## RECORDED INFORMATION
^^^^^^^^

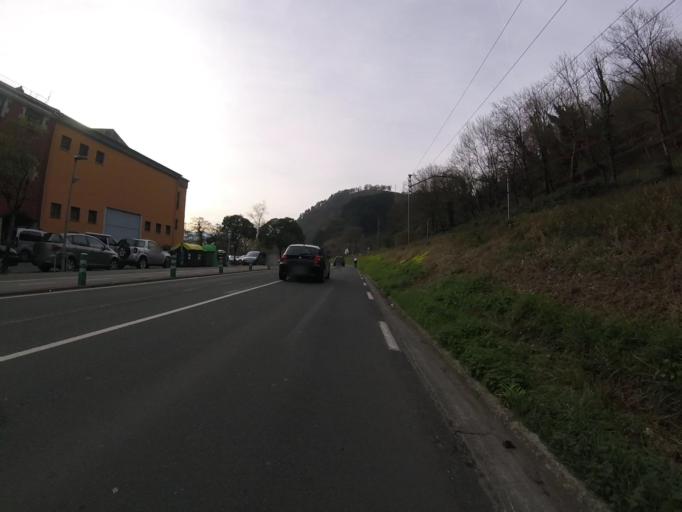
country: ES
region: Basque Country
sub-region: Provincia de Guipuzcoa
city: Anoeta
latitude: 43.1521
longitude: -2.0716
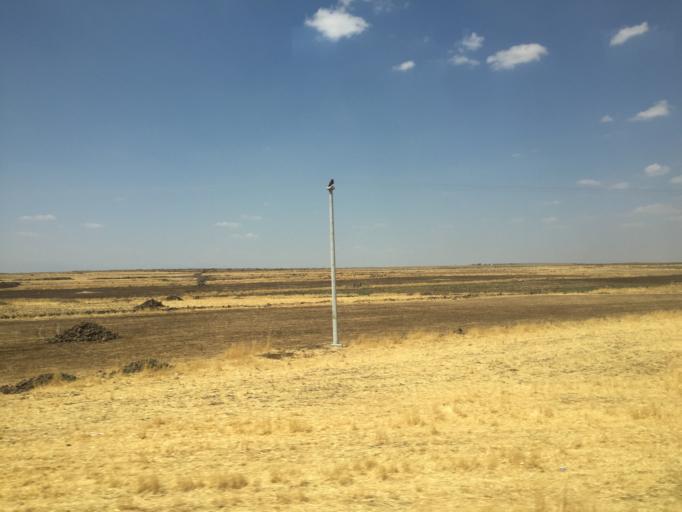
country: TR
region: Sanliurfa
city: Siverek
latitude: 37.7698
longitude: 39.4367
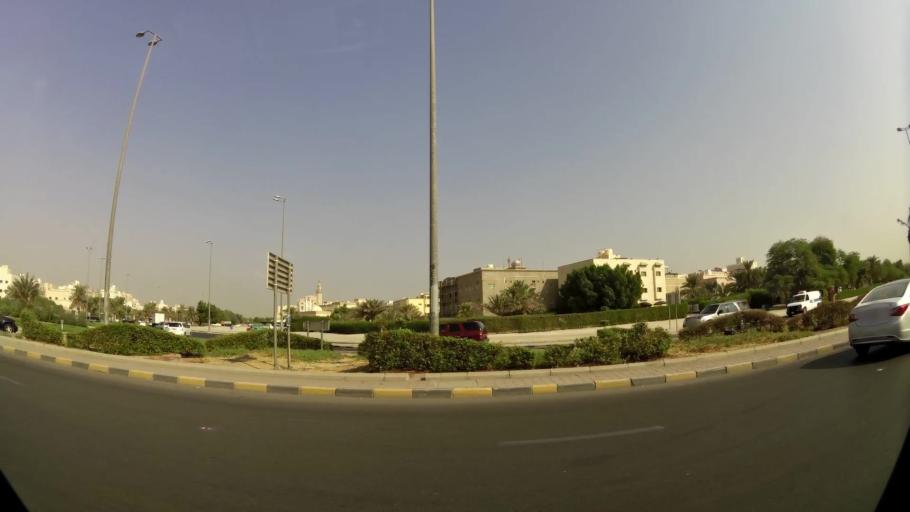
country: KW
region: Al Asimah
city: Ar Rabiyah
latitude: 29.2751
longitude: 47.8896
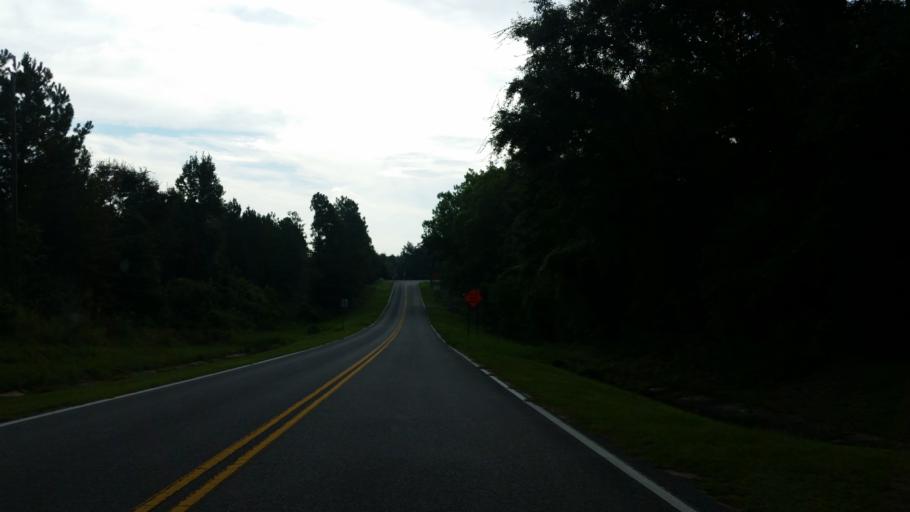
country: US
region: Florida
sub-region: Escambia County
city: Molino
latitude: 30.7739
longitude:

^^^^^^^^

## SET TASK
Copy verbatim every line from the one containing "region: Basque Country" through the last line of the items, both ends included, and omit the pictures from the output.

## FULL SOLUTION
region: Basque Country
sub-region: Provincia de Guipuzcoa
city: Anoeta
latitude: 43.1521
longitude: -2.0716
country: TR
region: Sanliurfa
city: Siverek
latitude: 37.7698
longitude: 39.4367
country: KW
region: Al Asimah
city: Ar Rabiyah
latitude: 29.2751
longitude: 47.8896
country: US
region: Florida
sub-region: Escambia County
city: Molino
latitude: 30.7739
longitude:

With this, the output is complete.